As CKP sees it, in the last ten years, India has done three things very well.
- It has built some global capabilities, first locally and then leveraging it globally. That is where you find the IT industry, the pharmaceutical industry, the automobile components industry, the diamond cutting industry, and so on.
- Second, it has created an extremely high level of aspiration for both the poor and the rich. The rich and the educated can aspire to be world class, and the poor can aspire to have an education for their children to allow them to escape poverty.

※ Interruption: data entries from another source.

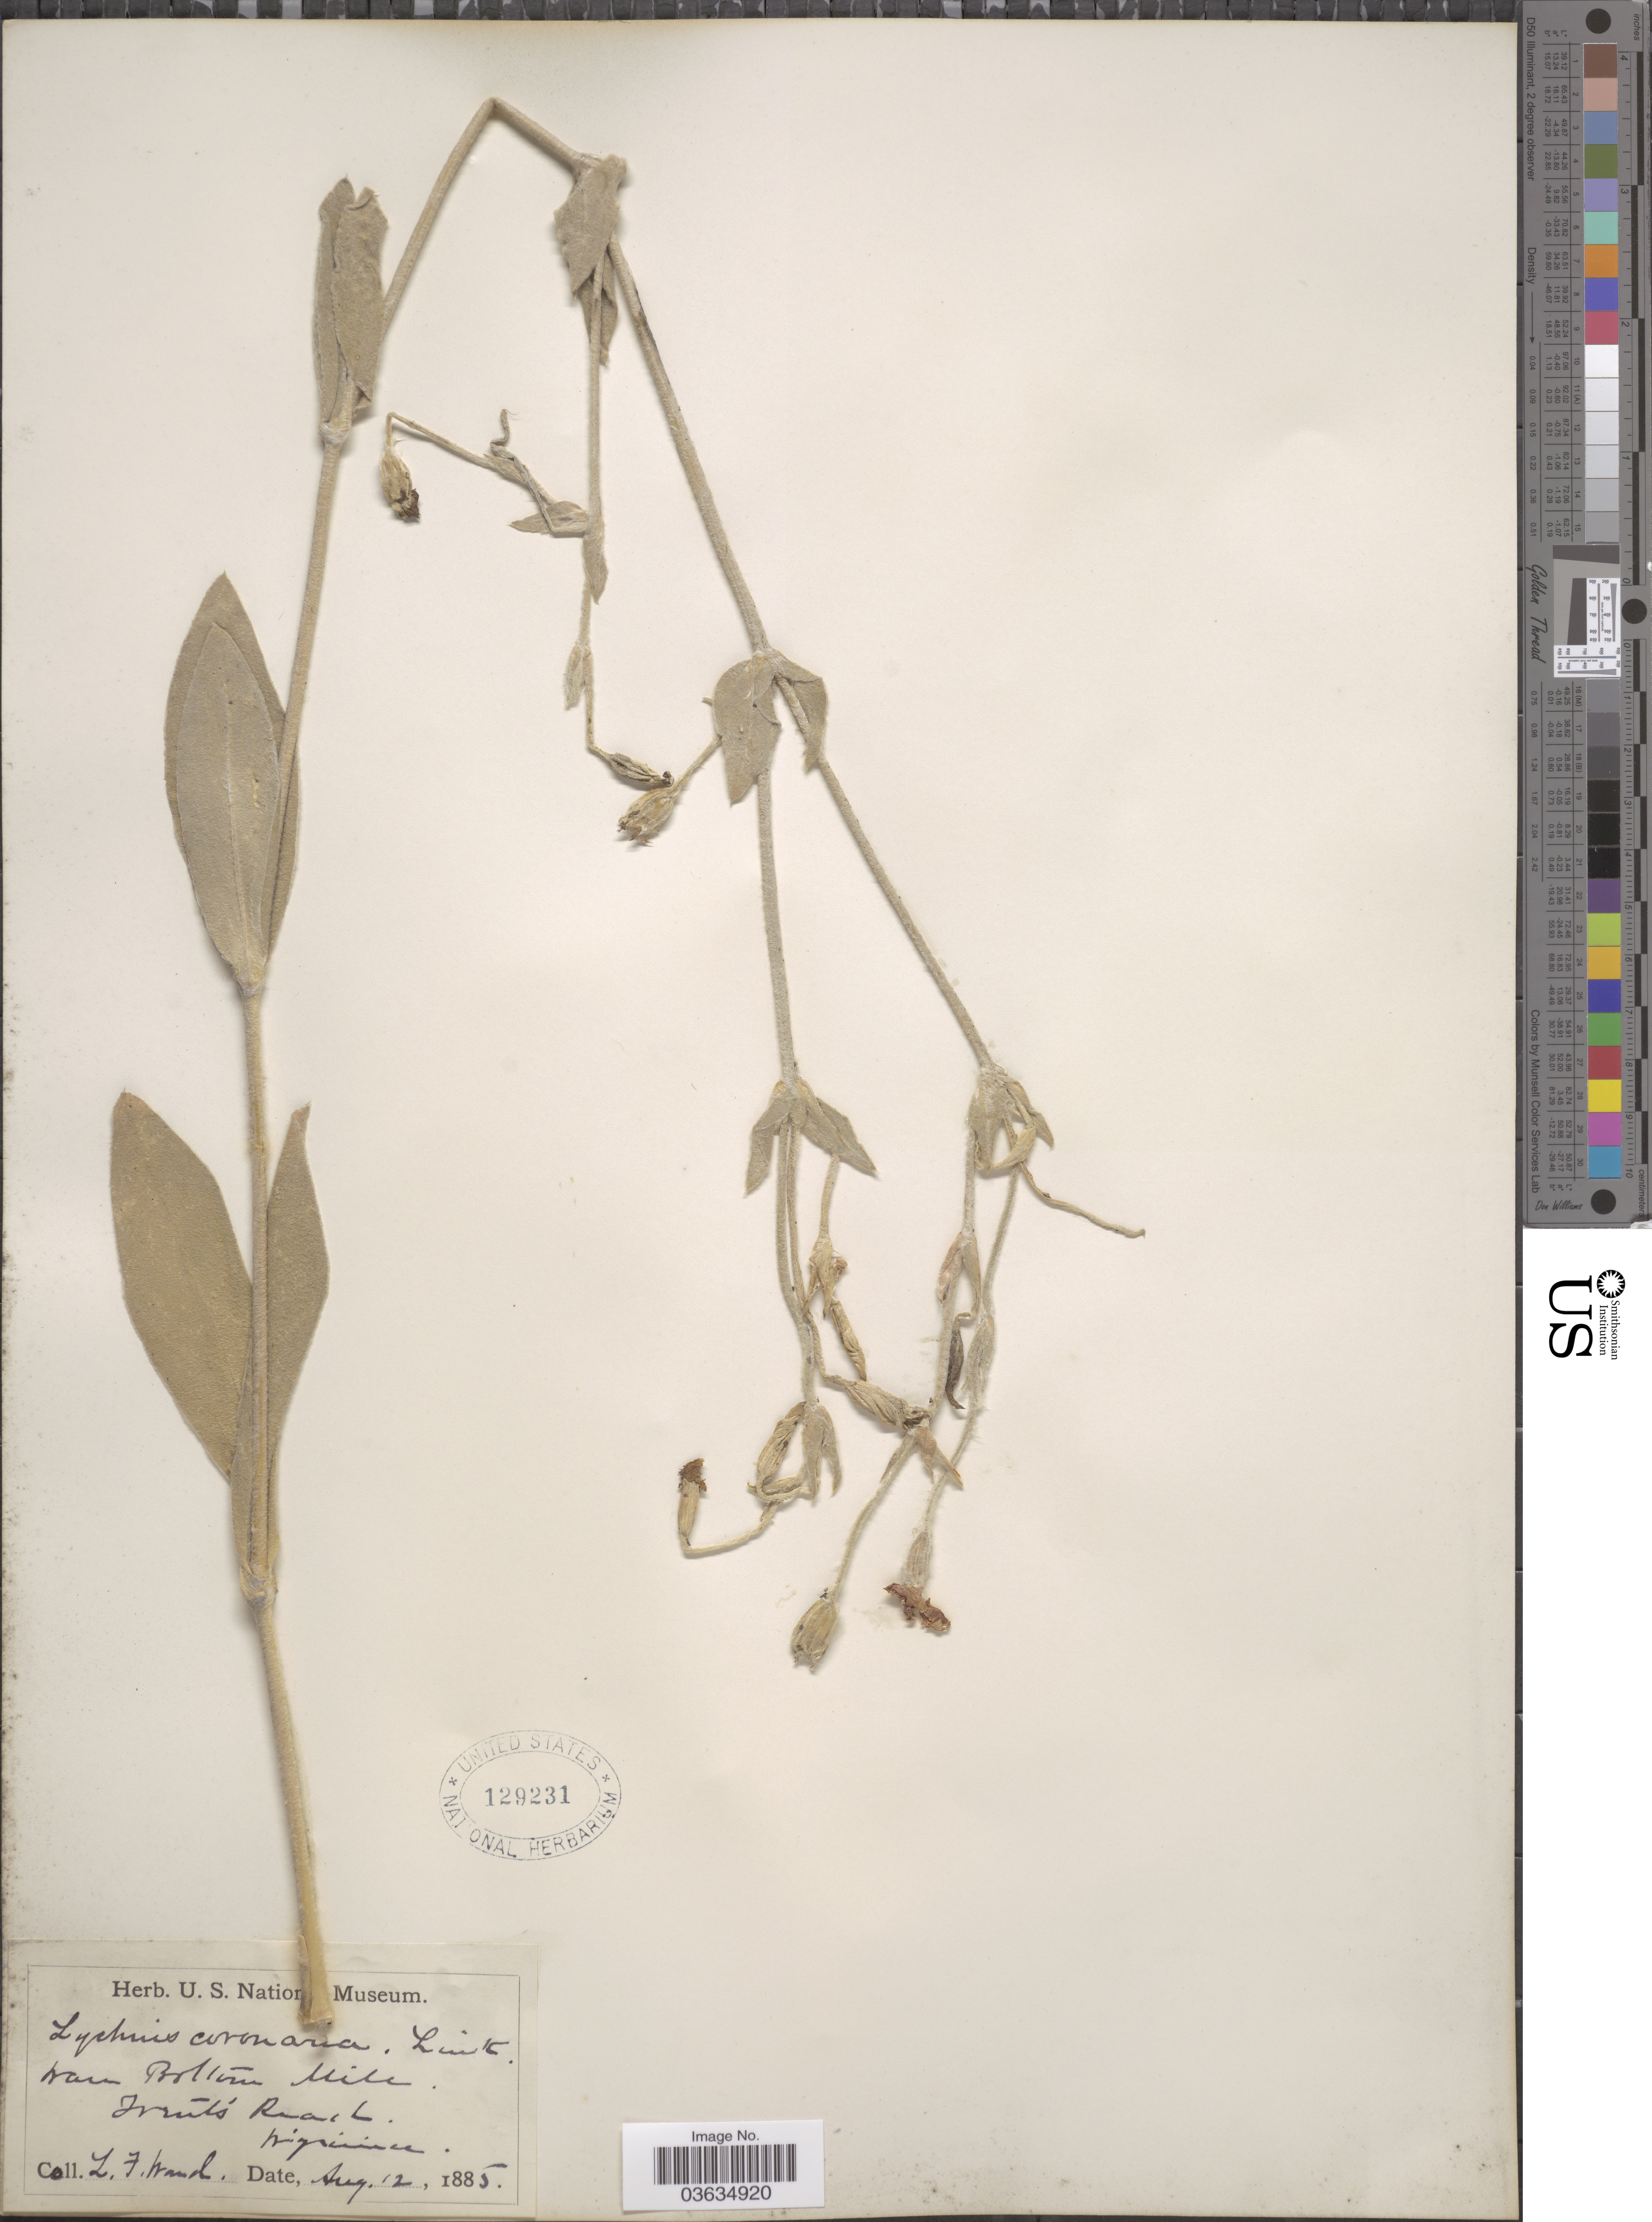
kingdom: Plantae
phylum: Tracheophyta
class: Magnoliopsida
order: Caryophyllales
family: Caryophyllaceae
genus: Silene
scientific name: Silene coronaria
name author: (L.) Clairv.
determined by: Strong, Mark T., (BOT), Smithsonian Institution - National Museum of Natural History (UNITED STATES)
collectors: L. Ward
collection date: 1885-08-12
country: United States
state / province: Virginia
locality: Warm Bottom Mill. Trent's Reach.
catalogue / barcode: US 129231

- And the third thing is that the government fundamentally accepts, even though it's very hard to implement, that India has to become an integral part of global trade.
He adss, those three are going to put India on the right trajectory. He has some added insights as to why he views indian success as not owing out of mere cost arbitarge : India has built extremely high levels of quality. TQM is an integral part of software development. There are new methodologies and tools, and innovation in work processes and in the tools themselves. This adds up to four or five layers of advantage, including speed, worldwide project management, common platforms around the world, and expatriate management. To continue to believe that cost is the only building block misses the point(Thats why I laugh when people say Africa can give services at $5 and the indian run would be over - ignorance at its best). He goes on to believe that India will invent a different kind of manufacturing - very high quality, design-centred and software embedded.It is more you design, you develop, you manufacture, you ship. It is still in its infancy, but I expect it to grow as rapidly as the software side. He is expecting that Indian companies would be sharpening their competitive skills, demonstrating world class quality, becoming very profitable, building market cap, and using it as currency to make acquisitions, and expand rapidly overseas and predicts 20 to 25 companies in the next two to three years spreading their wings and getting out of India. He says that China and India will be the second and the third largest economies next to the United States certainly by 2015. Also he brings forth the point that India is the place where cutting-edge problems as well as opportunities lie.Given the large number of small firms operating on a global scale, Indian experience can challenge some assumptions about the prerequisites for globalization. Good thoughts- definitely to be noted by all interested.